Frente al clasicismo meridional que impregna el trabajo de Galfetti y Botta, el funcionalismo de raíz centroeuropea debe buscarse más bien en los arquitectos de Locarno, Luigi Snozzi y Livio Vacchini, que trabajaron juntos hasta 1970, colaborando después ocasionalmente con Botta, el primero, y con Galfetti, el segundo. Snozzi, un intelectual crítico como Carloni, es autor de proyectos urbanísticos tan articulados como el de Monté Carasso de 1978, donde la adaptación para escuela de un antiguo monasterio sirvió para ordenar con rigor el conjunto urbano, y de una obra arquitectónica singular y refinada entre la que destacan sus casas en Verscio, Brione y Locarno Monti, construidas todas en la segunda mitad de los setenta, y en las que se advierte una sensibilidad no muy lejana a la del portugués Siza Vieira.

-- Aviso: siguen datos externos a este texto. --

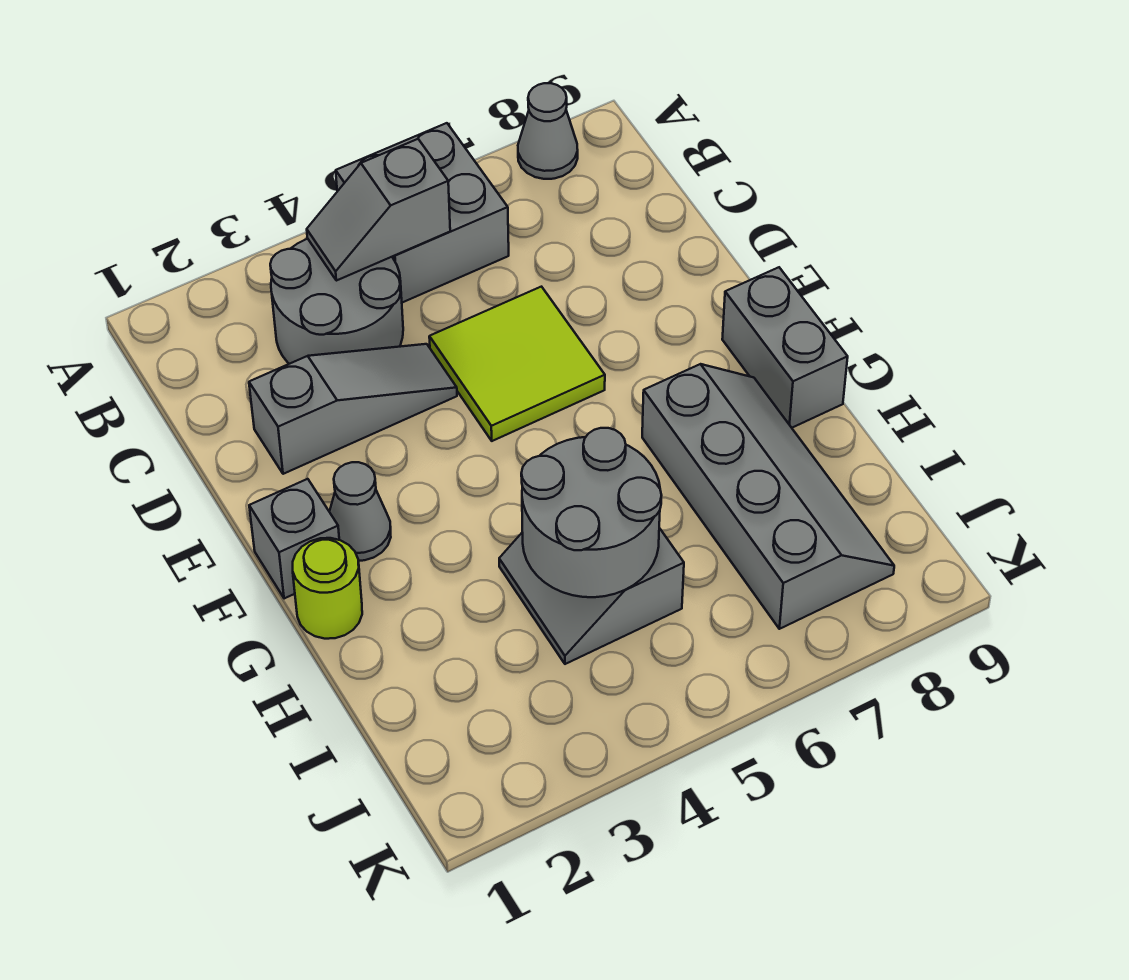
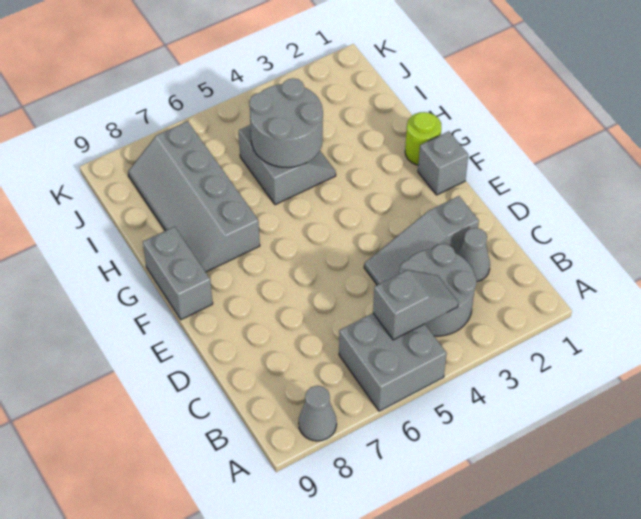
lime 2x2 tile [429,287,605,441] -> none
grey 1x1 cone [330,462,391,561] -> grey 1x1 cone moved to [458,228,490,282]

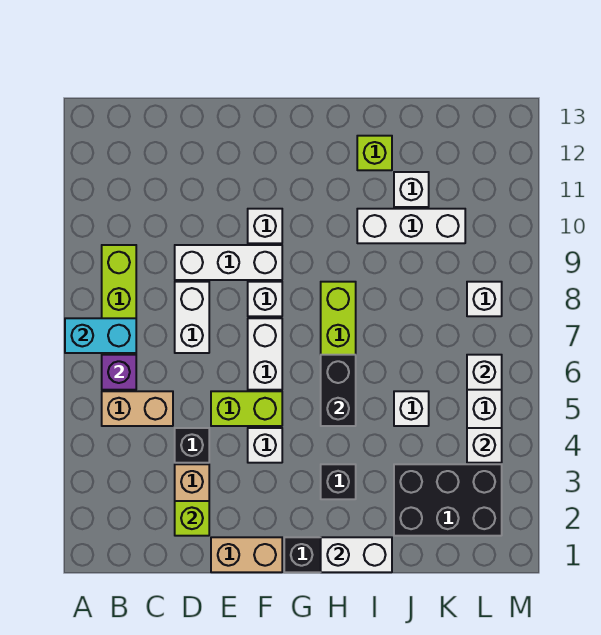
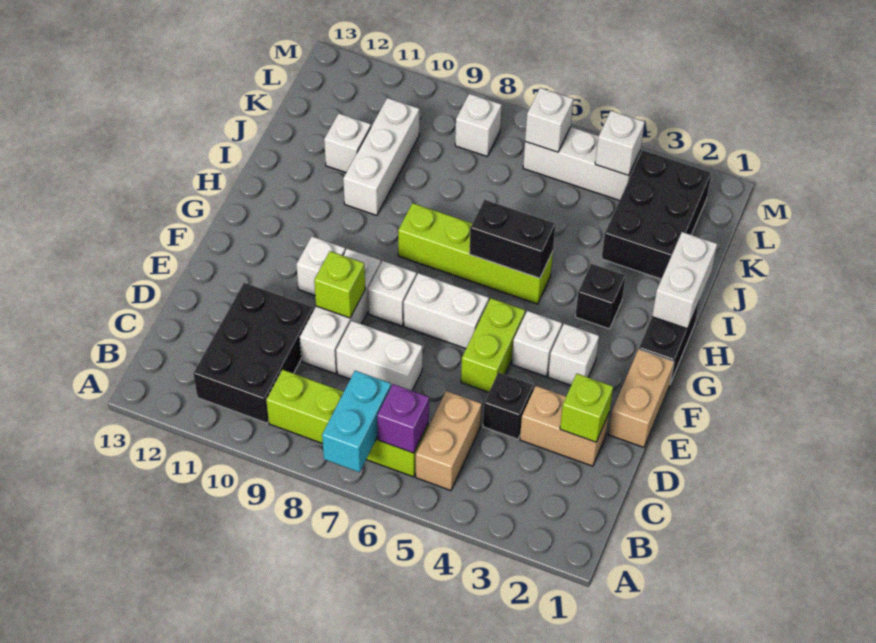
none -> black 2x3 brick [193,283,314,423]
lime 1x1 brick [357,136,392,170] -> lime 1x1 brick moved to [314,251,365,318]
white 1x1 brick [394,391,429,426] -> white 1x1 brick moved to [548,324,599,385]

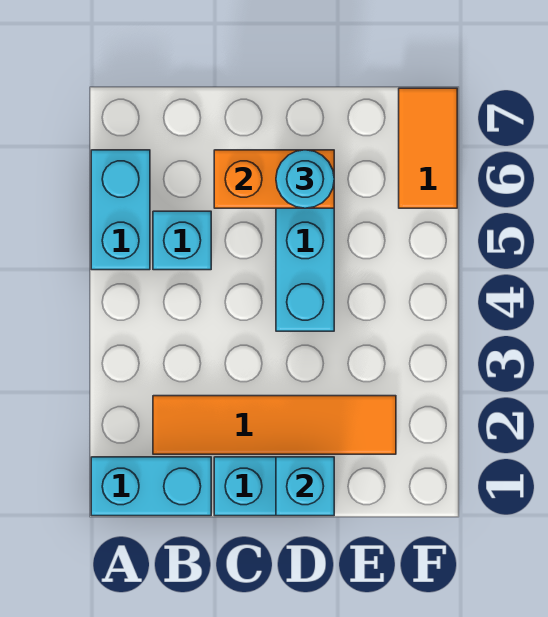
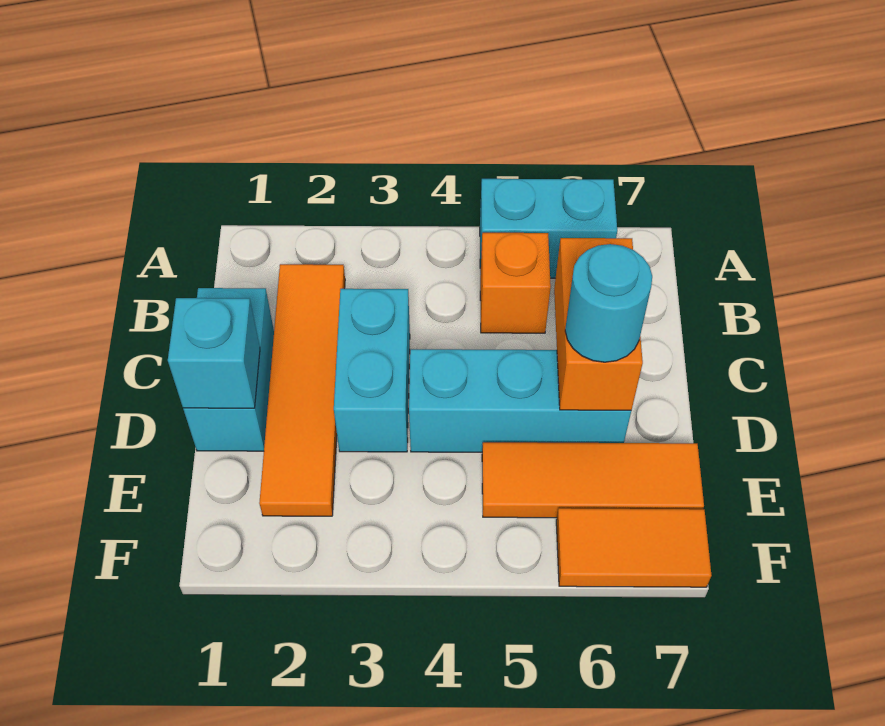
cyan 1x2 brick [91,457,211,516] -> cyan 1x2 brick moved to [334,289,410,452]
cyan 1x1 brick [153,211,211,270] -> orange 1x1 brick [480,233,551,333]
none -> orange 1x3 tile [482,442,704,518]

Livio Vacchini, por último, ha llevado la voluntad de orden y simplicidad de los arquitectos del Ticino hasta un extremo de esencialismo monumental que le emparenta sobre todo con Miers van der Rohe, pero también con el laconismo constructivo de Perret o con la expresión silenciosa de artistas minimalistas como Donald Judd. Entre su exquisito centro administrativo de Macconi, en 1975, y su casa Rezzonico de 1985 hay un enriquecimiento plástico del lenguaje que se manifiesta en las tres escuelas construidas en ese periodo: la de Losone, proyectada con Galfetti en clave rigurosamente miesiana; la de Saleggi; y la de Montagnola, más próxima ya a Le Corbusier y al último Kalin.

La terminación en 1985 de la autopista que une la frontera italiana con San Gotardo coincidió apropiadamente con el agotamiento del gran impulso creativo ticinés. Enhebrada en la madeja viaria europea, la región dejó de existir como realidad simbólica y material, y la expresión del economista Remigio Ratti que situaba al cantón "en el borde de Suiza y en el centro de Europa" comenzó a adquirir verosimilitud. Hoy, la mítica Escuela del Ticino se desdibuja en la penumbra de la memoria donde danzan las sombras de los iluminados de monte Veritá. Ni ellos ni nosotros volveremos al cantón.